ASU celebrates Anthropology Day

Arizona State University's School of Human Evolution and Social Change marked World Anthropology Day earlier this month, hosting a celebration on social media and a virtual movie night. 

Anthropology students and faculty shared on Twitter and Instagram about why they chose the discipline, and what they like most about studying it. 

Associate Professor Brenda J. Baker has been teaching anthropology at ASU for 33 years. 

“I love the process of discovery,” Baker said. “While in the field in remote places, I learn about the modern culture as well as those of the past. In the lab, I piece together the fascinating stories of lives lived long ago.” 

Baker also directs the Bioarchaeology of Nubia Expedition in northern Sudan, analyzing human remains and artifacts as well as the larger landscape.

World Anthropology Day is celebrated annually on the third Thursday of February as a day to recognize the discipline and share it with others. The American Anthropological Association helps promote celebrations at universities, schools and museums across the U.S.

Currently pursuing dual degrees in anthropology and history, student Jeffery Pendleton shared why he became fascinated with anthropology, noting passions for natural sciences, linguistics, culture and primate cognition. Pendleton is an online student in his junior year, currently living in France. 

Associate Professor Christopher Campisano’s area of focus is evolutionary anthropology. He’s been teaching it for more than 10 years. He said he was drawn to anthropology because of his love of natural history and travel. He challenges students to come up with topics that cannot be incorporated under the umbrella of anthropology in some way. 

Student Morgen Schreiner is also pursuing degrees in anthropology and history. She was interested in archaeology at a young age, having discovered arrowheads on her family’s farm after they plowed the fields. 

Morgen

“I loved holding the objects in my hand and thinking about the last person who held the same object,” Schreiner said. “Who made it? What was their life like? What were the smells, tastes and sounds in their world?”
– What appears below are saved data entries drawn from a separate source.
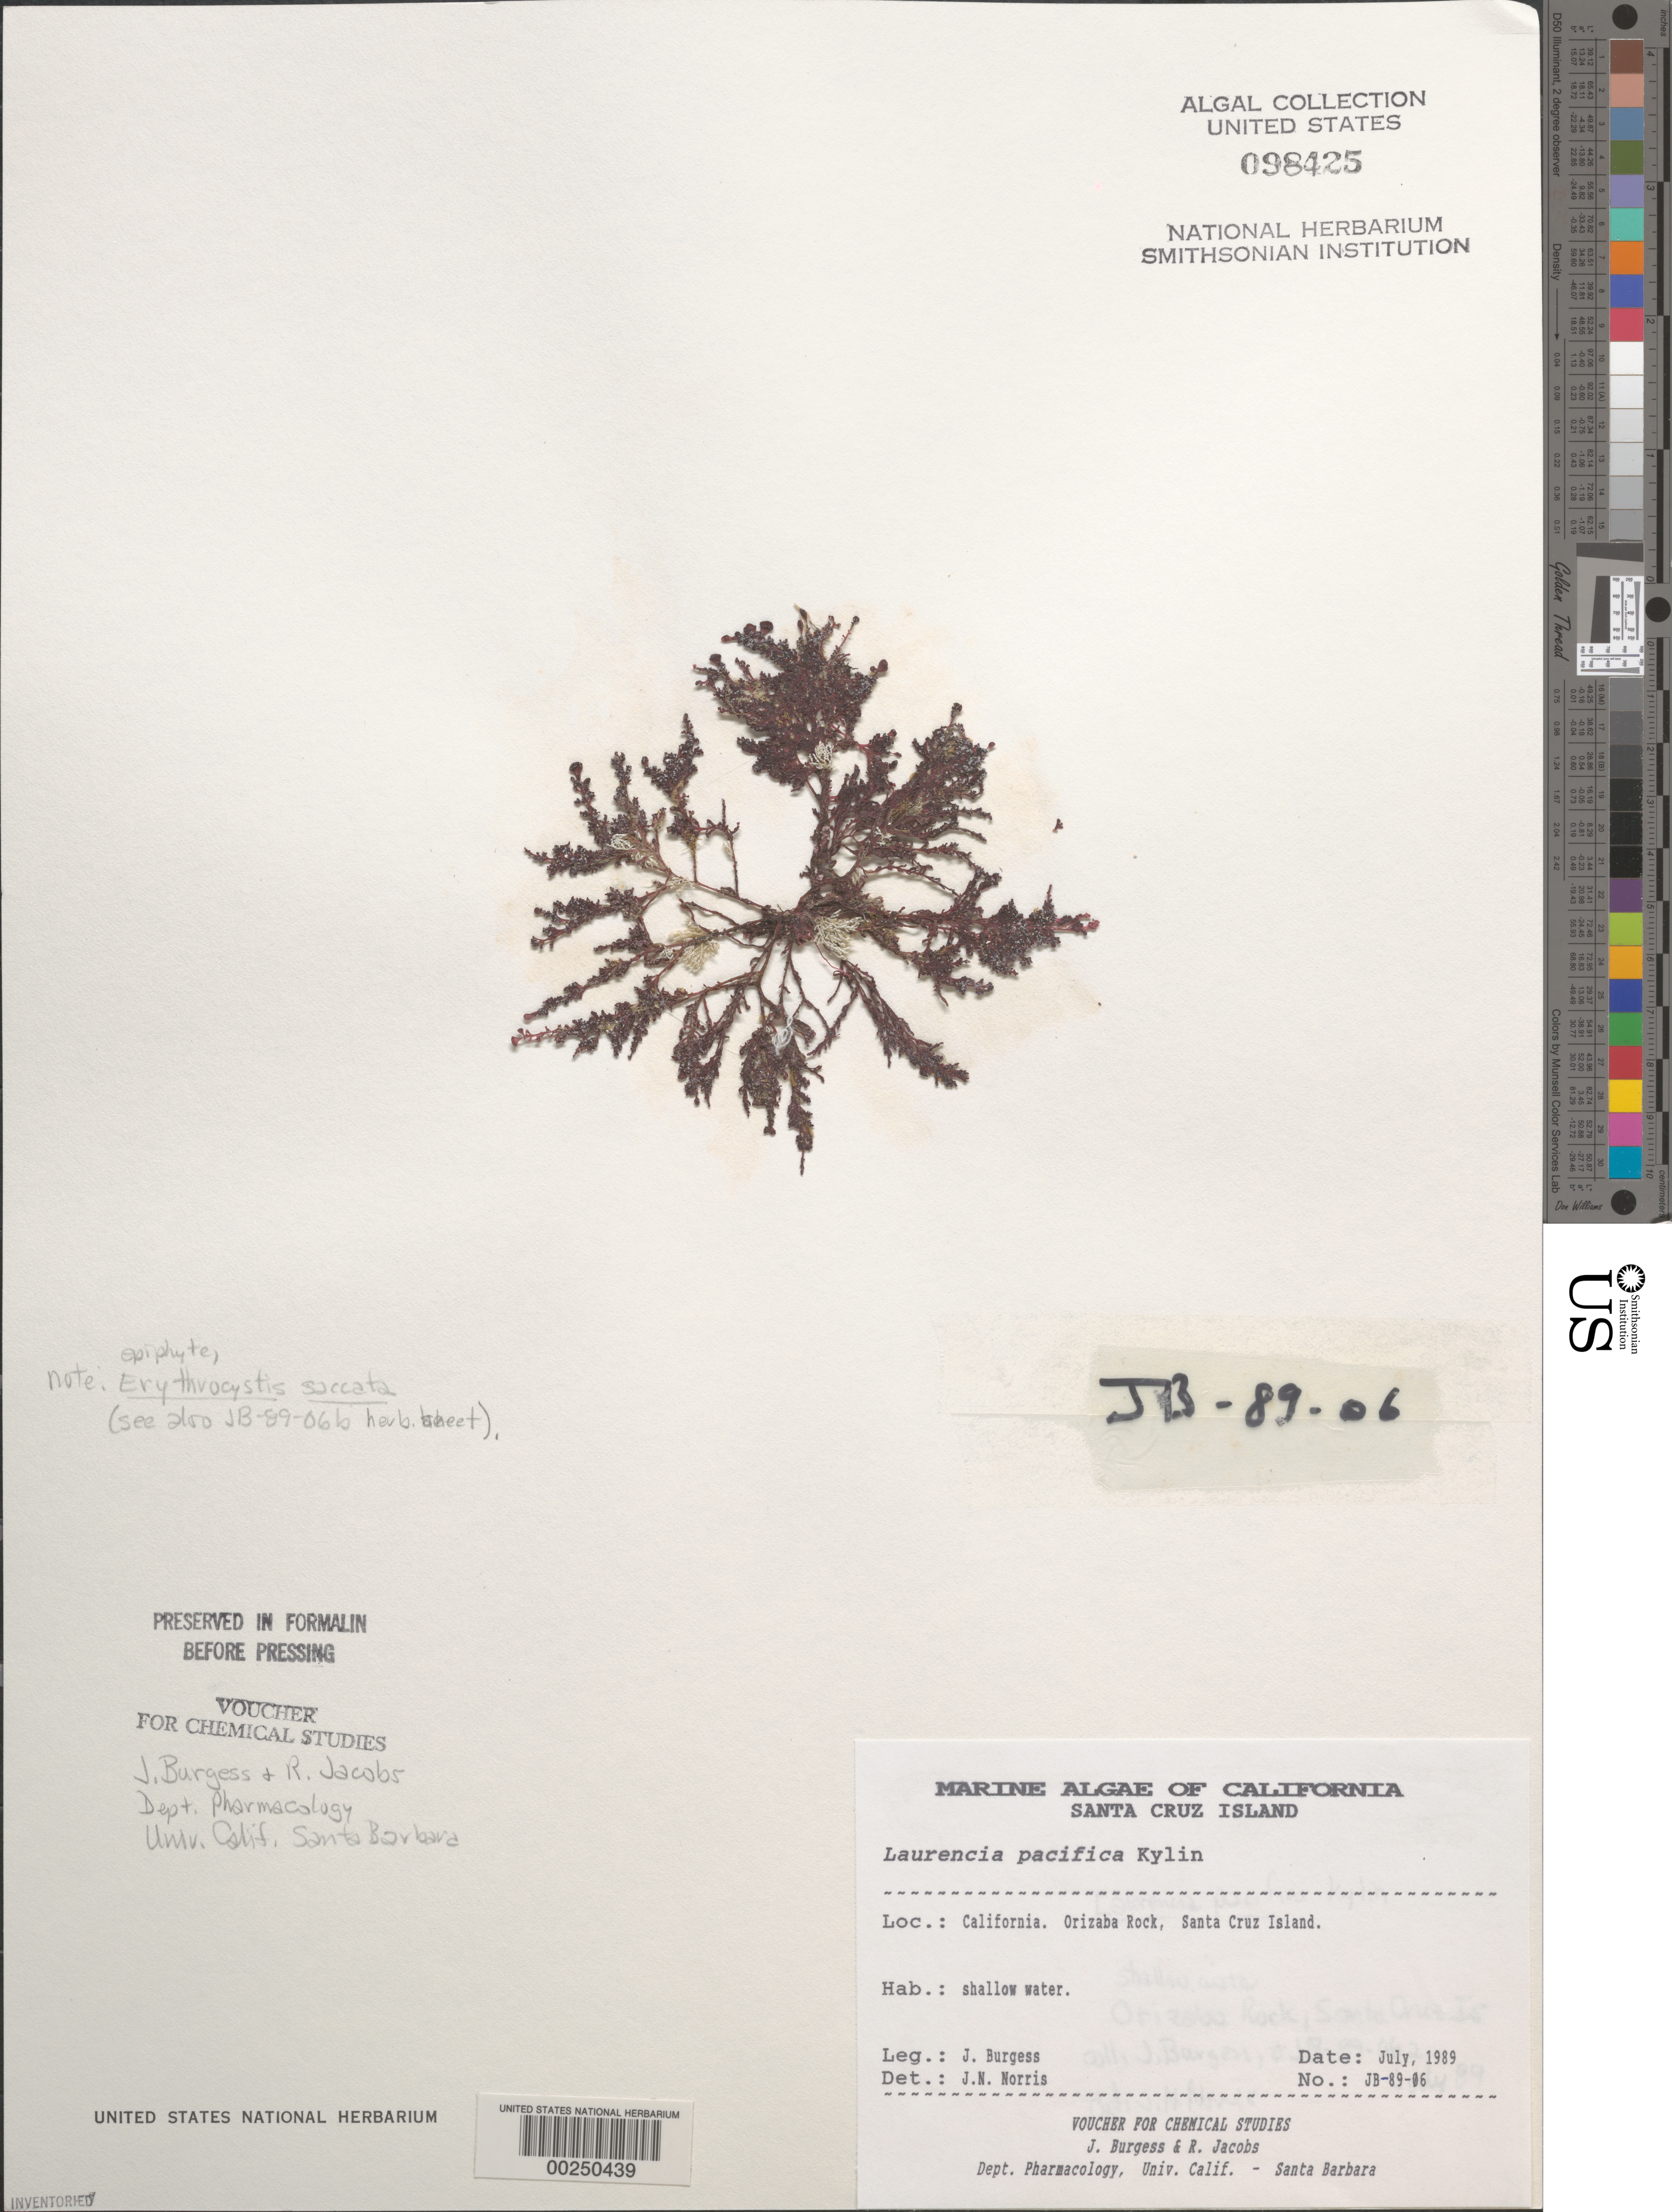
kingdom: Plantae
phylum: Rhodophyta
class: Florideophyceae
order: Ceramiales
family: Rhodomelaceae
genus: Laurencia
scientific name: Laurencia pacifica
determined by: Norris, James N.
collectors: J. Burgess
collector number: JB 89-06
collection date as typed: Jul 1989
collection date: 1989-07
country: United States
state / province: California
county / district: Santa Barbara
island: Santa Cruz Island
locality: Orizaba Rock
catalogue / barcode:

To continue the celebration, the school also hosted an anthropology-focused virtual movie night, where students watched Netflix’s new original movie “The Dig” and enjoyed a discussion about the film with Joel Palka, an archaeologist and associate professor. “The Dig” tells the story of a major archaeological find in England as the country prepared for World War II. 

February’s event brought together students from both the on-campus and online anthropology programs, something the school plans to continue at future events.

Anthropologists study the human experience in the past and present, including our evolution, culture and behavior. The interdisciplinary School of Human Evolution and Social Change also offers degrees in global health, environmental social science and applied mathematics for the life and social sciences.